A recent Associated Press article titled “Biden’s climate plan aims to reduce methane emissions” states, “The centerpiece of U.S. actions is a long-awaited rule from the Environmental Protection Agency to tighten methane regulations for the oil and gas sector.”
It also says, “The oil and natural gas industry is the nation’s largest industrial source of methane.”
The logic seems straightforward, that drilling for hydrocarbons produces methane, the infrastructure for moving that product stream around the country will naturally have less than perfect containment, ergo, regulate.
In 2020, the U.S. produced 8,288,717 metric tons of methane. The sum of all the categories in Enverus’ greenhouse gas data set that represent both upstream oil and gas and midstream — production, pipelines, compression gathering and boosting, for example — accounts for about 37% of total 2020 methane. That’s a significant source of methane, to be sure, and one that operators in oil and gas must work harder to minimize.
But the data show underground coal mines are responsible for nearly 14% of methane production in the U.S., and municipal landfills account for nearly 41% of our methane emissions footprint. Together, coal and landfills are responsible for 55% of our methane problem, and are a bigger source of methane pollution than oil and gas.
To get a sense of the scope of the problem, it’s important to realize there are 1,121 municipal landfills in the EPA data set. The screenshot below shows methane points of emission in North Carolina binned and colored by total emitted volume. The most burdensome emitters are the dark red dots, and they are all municipal landfills.
The screenshot below of southwest Pennsylvania shows a concentration of coal mines, two onshore production emitters and power plants.
The mines in the screenshot accounted for more 2020 methane emissions than all U.S. offshore oil and gas methane generation or natural gas processing emissions.
Setting aside the costs to reduce emissions in mines for a moment, coal mines will be a difficult problem to tackle, because unlike other sources of methane emissions, there is a higher percentage of problem mines than in other sectors.
On the plus side, however, there are only 62 mine facilities, and 10 of those are responsible for over half the sector’s emissions. If we look at other sectors, it’s clear that their problematic emission impacts are concentrated in relatively few places.
Focusing remediation on the top 20 problem sites within a sector will have major impacts without being too disruptive.

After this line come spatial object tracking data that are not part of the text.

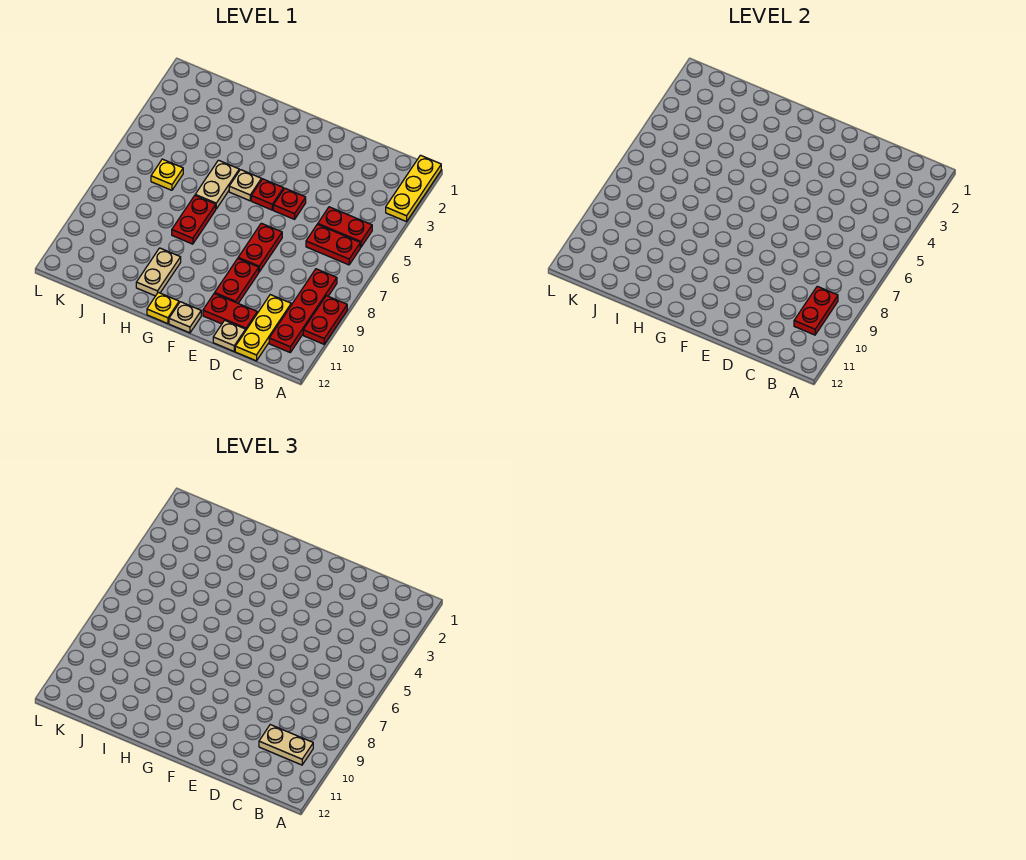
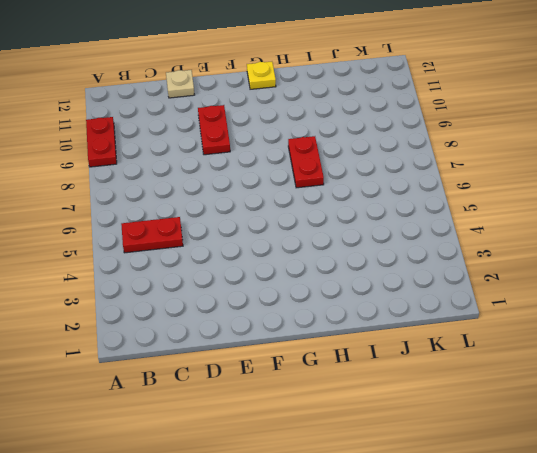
none -> yellow 1x3 plate [386,155,441,222]
none -> red 1x2 plate [306,224,360,265]
none -> red 1x4 plate [269,269,337,352]

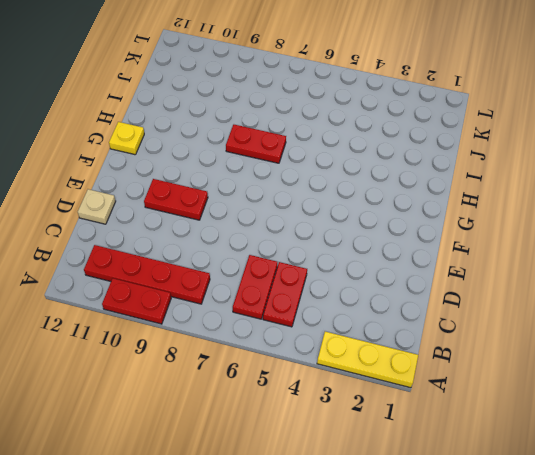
none -> yellow 1x3 plate [235,295,291,361]
none -> red 1x2 plate [203,293,257,330]
none -> red 1x1 plate [273,188,306,219]

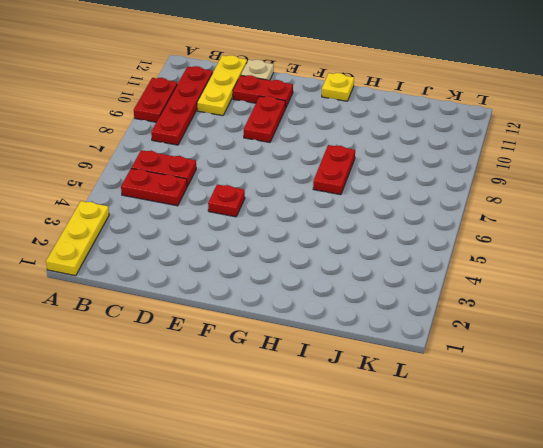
none -> red 1x2 plate [238,223,282,272]
none -> red 1x1 plate [251,179,284,210]
none -> tan 1x1 plate [169,302,201,333]

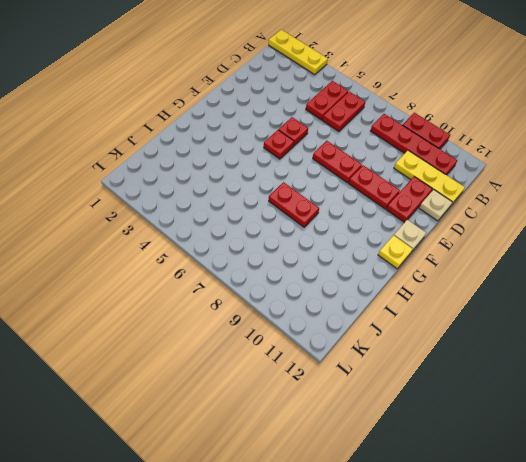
none -> tan 1x1 plate [229,170,261,201]
none -> tan 1x2 plate [195,160,239,209]
none -> tan 1x2 plate [136,248,181,296]

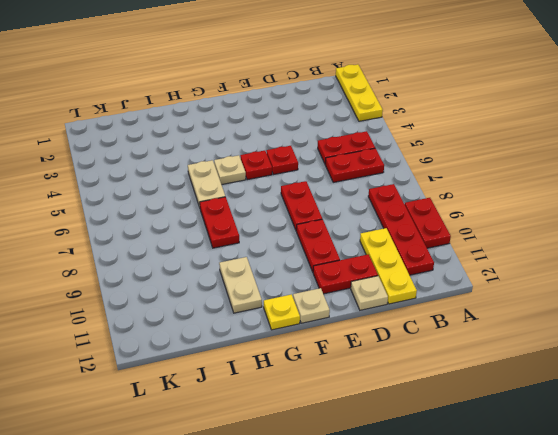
none -> yellow 1x1 plate [151,159,183,190]
none -> red 1x2 plate [794,286,838,335]
none -> tan 1x2 plate [259,725,313,765]

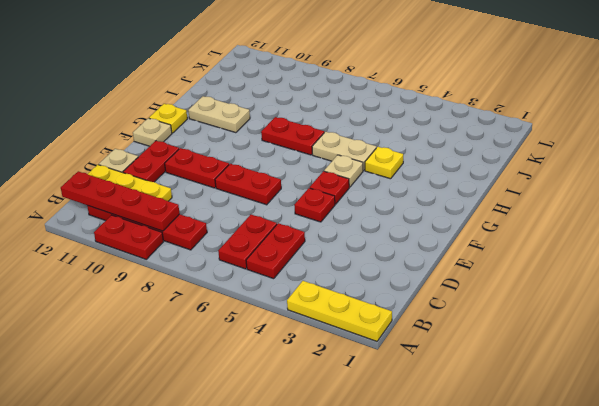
red 1x4 plate [61,171,180,231] -> red 1x2 plate [794,286,838,335]
yellow 1x1 plate [365,147,403,179] -> yellow 1x1 plate moved to [151,159,183,190]
none -> tan 1x2 plate [259,725,313,765]

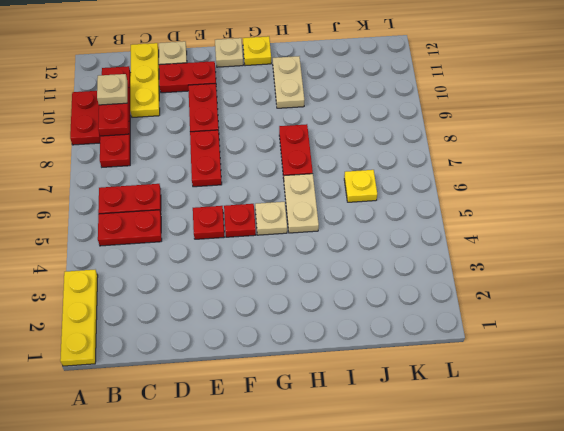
tan 1x1 plate [97,74,127,105] -> tan 1x2 plate [259,725,313,765]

Sector | No. of Entities | Total CH4 in Metric Tons | % of Total U.S. CH4 | % From Top 20 | Top 20 — % of Sector |
Municipal Landfills | 1121 | 3,392,882 | 41 | 12 | 2 |
Gathering and Boosting | 744 | 792,661 | 10 | 46 | 3 |
Onshore Production | 946 | 1,523,103 | 45 | 35 | 2 |
Underground Coal Mines | 62 | 1,202,698 | 15 | 81 | 32 |
Assuming the EPA writes smart guidance, focusing methane remediation efforts in areas that also have CO2 problems would be an efficient way to deploy administrative and technical resources to execute on this plan.

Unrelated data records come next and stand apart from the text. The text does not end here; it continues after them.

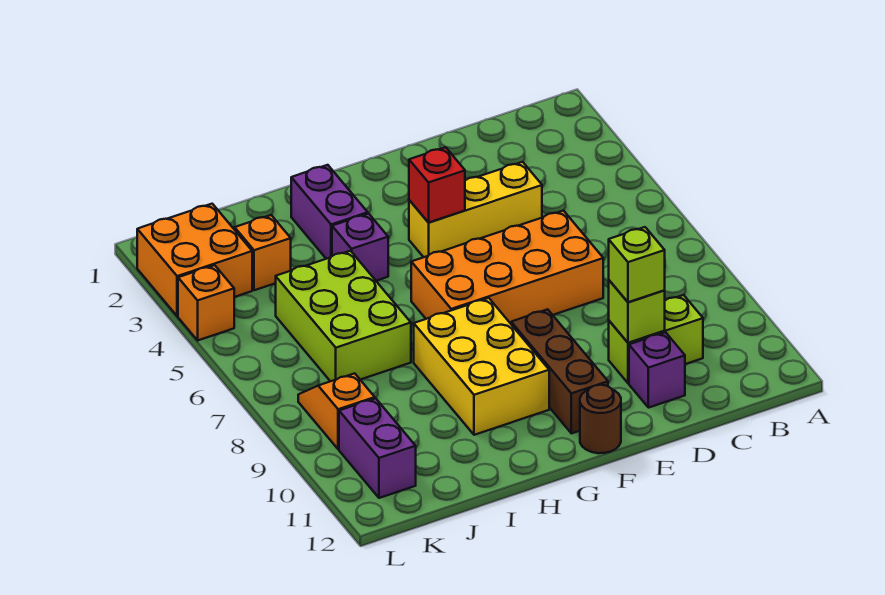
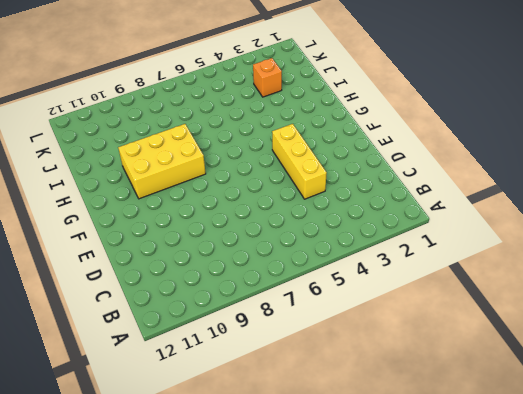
none -> lime 1x2 brick [609,295,703,383]
none -> orange 2x4 brick [411,211,603,324]
none -> purple 1x1 brick [629,332,685,408]

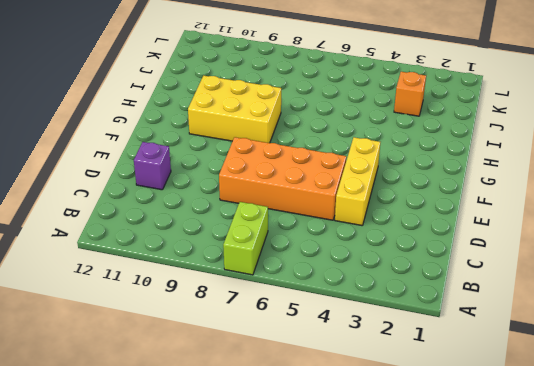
lime 1x2 brick [223,202,268,275] -> lime 1x2 brick moved to [609,295,703,383]
orange 2x4 brick [219,137,346,220] -> orange 2x4 brick turned to [411,211,603,324]
none -> brown 1x3 brick [511,309,608,433]
none -> brown 1x1 round brick [580,385,621,453]
none -> purple 1x2 brick [291,165,368,259]

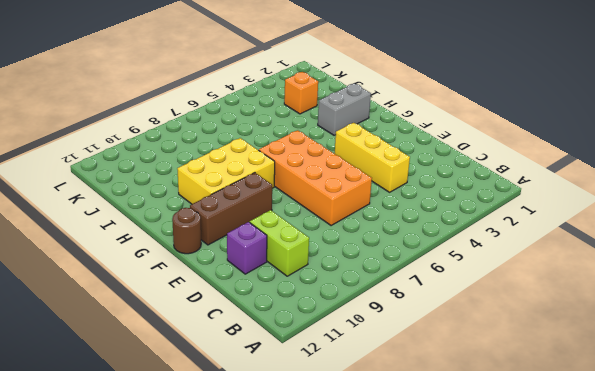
grey 1x2 brick [318,84,371,135] -> purple 1x2 brick [291,165,368,259]
none -> purple 1x1 brick [332,214,388,281]
none -> lime 2x3 brick [276,251,411,381]
none -> orange 2x2 brick [137,204,252,316]

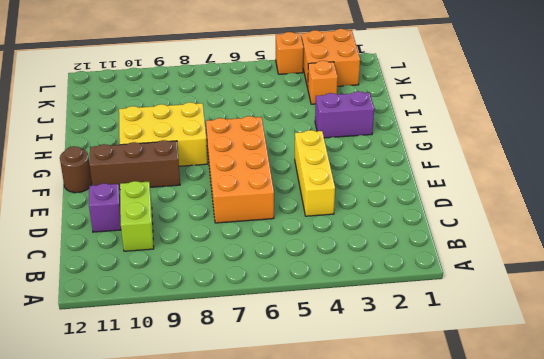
none -> purple 1x1 brick [332,214,388,281]
none -> lime 2x3 brick [276,251,411,381]
none -> orange 1x2 slope [298,373,375,449]

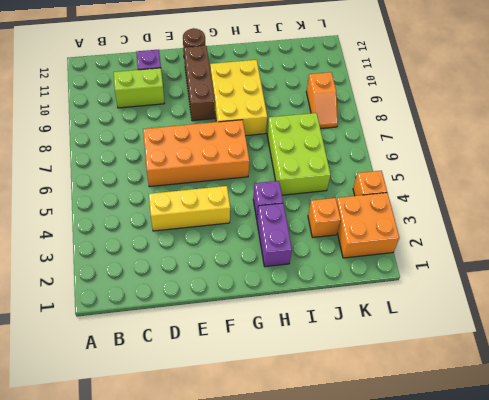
none -> purple 1x2 brick [339,398,416,498]
none -> lime 1x1 brick [609,280,665,343]
none -> red 1x1 brick [409,147,465,223]

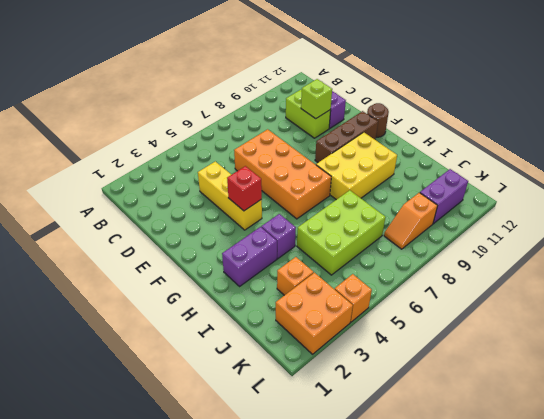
none -> lime 1x1 brick [609,227,665,302]

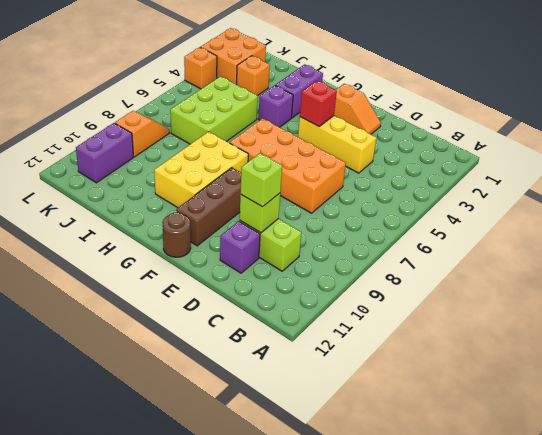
orange 1x2 slope [334,84,381,134] -> none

Remediation in upstream oil and gas should be relatively straightforward — find the well with the leaking casing, or the gas compressor with a bad seal, or the pipeline that drones have identified as leaking, and go fix the emitting infrastructure. It’s easily identifiable and mostly mechanical in nature. Upstream and midstream operators should embrace leak detection and quickly eliminate those leaks. It’s good politics and ultimately improves the bottom line.
I don’t know what the process would be for capturing leaking methane from a coal mine or a landfill. My guess is that it’s much more complicated and probably expensive.
Perhaps the best course of action for the Biden administration — especially post-Virginia election — would be to broaden their focus from just oil and gas and tackle a couple of smaller landfill and coal mine projects.
Project costs would be smaller and climbing the learning curve will be quicker. Deploy those lessons learned to larger emitters and get a bigger impact, quickly.
Instead of using a federal sledgehammer, limited but targeted interventions by regional federal teams using both carrots and sticks could go a long way toward reducing the U.S. warming curve. Judiciously applied funds from the Build Back Better bill, when passed, could help the administration truthfully claim it is staying true to its climate policies by using smart money to make a noticeable difference in our national methane footprint.